Scenario 1 Basic Gaussian + Poisson with a shared covariate
import numpy as np
import pandas as pd
from pyinla import pyinla
rng = np.random.default_rng(314)
d1 = rng.normal(size=30)
d2 = rng.poisson(10, size=20)
Y1 = np.concatenate([d1, np.full(20, np.nan)])
Y2 = np.concatenate([np.full(30, np.nan), d2.astype(float)])
I1 = np.concatenate([np.ones(30), np.full(20, np.nan)])
I2 = np.concatenate([np.full(30, np.nan), np.ones(20)])
x = rng.normal(size=50)
df = pd.DataFrame({'Y1': Y1, 'Y2': Y2,
'I1': I1, 'I2': I2, 'x': x})
res = pyinla(
model={'response': ['Y1', 'Y2'],
'fixed': ['-1', 'I1', 'I2', 'x']},
family=['gaussian', 'poisson'],
data=df,
)
print(res.summary_fixed)
print(res.summary_hyperpar)
Scenario 2 Per-family control['family']: Gaussian precision fixed, Poisson default
import numpy as np
import pandas as pd
from pyinla import pyinla
# Same Gaussian + Poisson dataset as Scenario 1.
rng = np.random.default_rng(314)
d1 = rng.normal(size=30)
d2 = rng.poisson(10, size=20)
df = pd.DataFrame({
'Y1': np.concatenate([d1, np.full(20, np.nan)]),
'Y2': np.concatenate([np.full(30, np.nan), d2.astype(float)]),
'I1': np.concatenate([np.ones(30), np.full(20, np.nan)]),
'I2': np.concatenate([np.full(30, np.nan), np.ones(20)]),
'x': rng.normal(size=50),
})
# control['family'] is a list of dicts aligned with the family list.
# {} = use defaults for that family.
res = pyinla(
model={'response': ['Y1', 'Y2'],
'fixed': ['-1', 'I1', 'I2', 'x']},
family=['gaussian', 'poisson'],
data=df,
control={
'family': [
{'hyper': [{'initial': 10, 'fixed': True}]}, # Gaussian: prec = exp(10), held fixed
{}, # Poisson: defaults
],
},
)
print(res.summary_hyperpar) # Gaussian prec absent (held fixed); Poisson empty
Scenario 3 Gaussian + Binomial with per-row Ntrials
import numpy as np
import pandas as pd
from pyinla import pyinla
rng = np.random.default_rng(314)
n_g, n_b = 40, 30
y_g = rng.normal(loc=2.0, scale=0.5, size=n_g)
y_b = rng.binomial(n=10, p=0.3, size=n_b)
df = pd.DataFrame({
'Y1': np.concatenate([y_g, np.full(n_b, np.nan)]),
'Y2': np.concatenate([np.full(n_g, np.nan), y_b.astype(float)]),
'I1': np.concatenate([np.ones(n_g), np.full(n_b, np.nan)]),
'I2': np.concatenate([np.full(n_g, np.nan), np.ones(n_b)]),
'x': rng.normal(size=n_g + n_b),
})
# Ntrials must be a positive integer EVERYWHERE the engine reads it,
# even on Gaussian rows. Use 1 as a safe filler.

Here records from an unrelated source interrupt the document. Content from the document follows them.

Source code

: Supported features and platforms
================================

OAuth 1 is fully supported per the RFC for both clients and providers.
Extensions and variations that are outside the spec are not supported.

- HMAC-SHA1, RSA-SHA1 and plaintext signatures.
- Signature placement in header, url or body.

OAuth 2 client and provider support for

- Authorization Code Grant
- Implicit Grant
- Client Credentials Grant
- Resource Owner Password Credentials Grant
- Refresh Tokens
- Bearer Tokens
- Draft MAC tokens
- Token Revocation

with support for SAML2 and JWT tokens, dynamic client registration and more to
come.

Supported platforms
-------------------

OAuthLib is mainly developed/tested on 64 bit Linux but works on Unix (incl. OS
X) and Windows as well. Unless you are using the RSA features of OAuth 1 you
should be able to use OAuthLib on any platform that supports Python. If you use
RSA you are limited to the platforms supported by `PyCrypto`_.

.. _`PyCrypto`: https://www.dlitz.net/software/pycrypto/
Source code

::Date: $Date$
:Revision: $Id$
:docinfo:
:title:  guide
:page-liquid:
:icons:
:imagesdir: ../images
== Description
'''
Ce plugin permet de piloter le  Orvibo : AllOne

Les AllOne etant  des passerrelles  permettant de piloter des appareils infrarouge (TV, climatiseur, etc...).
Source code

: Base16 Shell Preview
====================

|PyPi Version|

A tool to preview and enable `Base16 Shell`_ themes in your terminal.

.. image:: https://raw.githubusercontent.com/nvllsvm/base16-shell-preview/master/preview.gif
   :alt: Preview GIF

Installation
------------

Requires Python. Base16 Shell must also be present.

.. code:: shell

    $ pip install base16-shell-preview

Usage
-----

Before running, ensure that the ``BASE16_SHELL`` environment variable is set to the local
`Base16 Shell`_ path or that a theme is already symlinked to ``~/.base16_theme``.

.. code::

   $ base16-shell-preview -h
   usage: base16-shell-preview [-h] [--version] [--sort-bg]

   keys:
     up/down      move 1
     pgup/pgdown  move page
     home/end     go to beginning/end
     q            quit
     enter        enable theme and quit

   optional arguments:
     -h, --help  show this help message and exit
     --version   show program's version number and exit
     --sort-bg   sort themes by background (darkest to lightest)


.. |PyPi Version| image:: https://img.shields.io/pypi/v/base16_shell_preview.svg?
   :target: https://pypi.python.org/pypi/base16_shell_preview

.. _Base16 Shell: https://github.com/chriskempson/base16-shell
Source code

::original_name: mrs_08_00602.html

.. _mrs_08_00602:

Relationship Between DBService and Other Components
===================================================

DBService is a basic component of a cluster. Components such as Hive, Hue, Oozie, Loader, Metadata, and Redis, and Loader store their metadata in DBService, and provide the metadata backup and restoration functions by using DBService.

Nt = np.concatenate([np.ones(n_g), np.full(n_b, 10.0)])
res = pyinla(
model={'response': ['Y1', 'Y2'],
'fixed': ['-1', 'I1', 'I2', 'x']},
family=['gaussian', 'binomial'],
data=df,
Ntrials=Nt,
)
print(res.summary_fixed)
Common Pitfalls
- Forgetting
'-1'infixed: without it pyINLA adds an implicit global intercept that competes withI1/I2and makes the model unidentifiable. Always start the formula with'-1'when using family-specific intercepts. Ntrials/E/ offset on inactive rows: pyINLA reads these vectors at every row even for likelihoods that don't use them. Use safe fillers (1forNtrials,1.0for offsets) on rows that belong to the other family rather thanNaN.- Each row goes to exactly one family: a row with both
Y1andY2non-NaNis ambiguous; a row with bothNaNcontributes nothing. Build the response columns from disjoint slices. - Random effects span all rows: a random effect like
f(group)is shared by both families. If you want family-specific random effects, build separate columns (e.g.group1/group2) with the matchingNaNpattern.